(Collected data)
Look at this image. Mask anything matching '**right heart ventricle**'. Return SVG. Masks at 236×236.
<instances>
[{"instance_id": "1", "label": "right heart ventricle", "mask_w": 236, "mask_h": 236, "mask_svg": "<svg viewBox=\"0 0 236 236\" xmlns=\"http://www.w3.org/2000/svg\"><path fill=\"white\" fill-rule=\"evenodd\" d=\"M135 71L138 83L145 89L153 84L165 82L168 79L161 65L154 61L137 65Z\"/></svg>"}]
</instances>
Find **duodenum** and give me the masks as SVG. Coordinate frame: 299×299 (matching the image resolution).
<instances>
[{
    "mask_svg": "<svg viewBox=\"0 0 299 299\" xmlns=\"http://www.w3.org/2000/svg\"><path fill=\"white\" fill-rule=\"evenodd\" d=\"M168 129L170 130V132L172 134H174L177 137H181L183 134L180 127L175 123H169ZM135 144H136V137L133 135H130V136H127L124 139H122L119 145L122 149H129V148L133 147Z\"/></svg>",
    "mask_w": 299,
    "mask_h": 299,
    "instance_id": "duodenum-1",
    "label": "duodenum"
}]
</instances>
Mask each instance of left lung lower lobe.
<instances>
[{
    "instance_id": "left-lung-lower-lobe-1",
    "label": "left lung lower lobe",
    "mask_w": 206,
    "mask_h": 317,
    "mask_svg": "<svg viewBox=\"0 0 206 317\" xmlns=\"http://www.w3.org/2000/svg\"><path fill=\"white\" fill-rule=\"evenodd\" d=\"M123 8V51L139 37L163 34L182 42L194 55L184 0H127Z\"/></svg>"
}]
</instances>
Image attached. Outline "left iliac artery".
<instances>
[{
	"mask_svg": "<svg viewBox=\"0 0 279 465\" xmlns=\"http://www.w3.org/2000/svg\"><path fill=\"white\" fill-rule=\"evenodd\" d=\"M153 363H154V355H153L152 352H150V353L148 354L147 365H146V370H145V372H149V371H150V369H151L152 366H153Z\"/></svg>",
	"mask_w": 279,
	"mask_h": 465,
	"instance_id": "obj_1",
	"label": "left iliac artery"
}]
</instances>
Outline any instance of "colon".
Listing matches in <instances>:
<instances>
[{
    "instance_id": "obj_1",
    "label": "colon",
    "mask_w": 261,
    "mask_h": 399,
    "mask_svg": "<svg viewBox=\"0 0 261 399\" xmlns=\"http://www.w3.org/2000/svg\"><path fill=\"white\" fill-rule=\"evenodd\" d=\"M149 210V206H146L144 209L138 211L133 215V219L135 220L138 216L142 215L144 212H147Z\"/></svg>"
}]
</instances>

TASK OBJECTIVE:
Recast each line of the listing above as a Markdown table with the columns Row and Line, numbering the rows in order and leaving out blank lines.

TASK SOLUTION:
| Row | Line |
|---|---|
| 1 | Look at this image. Mask anything matching '**right heart ventricle**'. Return SVG. Masks at 236×236. |
| 2 | <instances> |
| 3 | [{"instance_id": "1", "label": "right heart ventricle", "mask_w": 236, "mask_h": 236, "mask_svg": "<svg viewBox=\"0 0 236 236\" xmlns=\"http://www.w3.org/2000/svg\"><path fill=\"white\" fill-rule=\"evenodd\" d=\"M135 71L138 83L145 89L153 84L165 82L168 79L161 65L154 61L137 65Z\"/></svg>"}] |
| 4 | </instances> |
| 5 | Find **duodenum** and give me the masks as SVG. Coordinate frame: 299×299 (matching the image resolution). |
| 6 | <instances> |
| 7 | [{ |
| 8 |     "mask_svg": "<svg viewBox=\"0 0 299 299\" xmlns=\"http://www.w3.org/2000/svg\"><path fill=\"white\" fill-rule=\"evenodd\" d=\"M168 129L170 130V132L172 134H174L177 137H181L183 134L180 127L175 123H169ZM135 144H136V137L133 135H130V136H127L124 139H122L119 145L122 149H129V148L133 147Z\"/></svg>", |
| 9 |     "mask_w": 299, |
| 10 |     "mask_h": 299, |
| 11 |     "instance_id": "duodenum-1", |
| 12 |     "label": "duodenum" |
| 13 | }] |
| 14 | </instances> |
| 15 | Mask each instance of left lung lower lobe. |
| 16 | <instances> |
| 17 | [{ |
| 18 |     "instance_id": "left-lung-lower-lobe-1", |
| 19 |     "label": "left lung lower lobe", |
| 20 |     "mask_w": 206, |
| 21 |     "mask_h": 317, |
| 22 |     "mask_svg": "<svg viewBox=\"0 0 206 317\" xmlns=\"http://www.w3.org/2000/svg\"><path fill=\"white\" fill-rule=\"evenodd\" d=\"M123 8V51L139 37L163 34L182 42L194 55L184 0H127Z\"/></svg>" |
| 23 | }] |
| 24 | </instances> |
| 25 | Image attached. Outline "left iliac artery". |
| 26 | <instances> |
| 27 | [{ |
| 28 | 	"mask_svg": "<svg viewBox=\"0 0 279 465\" xmlns=\"http://www.w3.org/2000/svg\"><path fill=\"white\" fill-rule=\"evenodd\" d=\"M153 363H154V355H153L152 352H150V353L148 354L147 365H146V370H145V372H149V371H150V369H151L152 366H153Z\"/></svg>", |
| 29 | 	"mask_w": 279, |
| 30 | 	"mask_h": 465, |
| 31 | 	"instance_id": "obj_1", |
| 32 | 	"label": "left iliac artery" |
| 33 | }] |
| 34 | </instances> |
| 35 | Outline any instance of "colon". |
| 36 | Listing matches in <instances>: |
| 37 | <instances> |
| 38 | [{ |
| 39 |     "instance_id": "obj_1", |
| 40 |     "label": "colon", |
| 41 |     "mask_w": 261, |
| 42 |     "mask_h": 399, |
| 43 |     "mask_svg": "<svg viewBox=\"0 0 261 399\" xmlns=\"http://www.w3.org/2000/svg\"><path fill=\"white\" fill-rule=\"evenodd\" d=\"M149 210V206H146L144 209L138 211L133 215V219L135 220L138 216L142 215L144 212H147Z\"/></svg>" |
| 44 | }] |
| 45 | </instances> |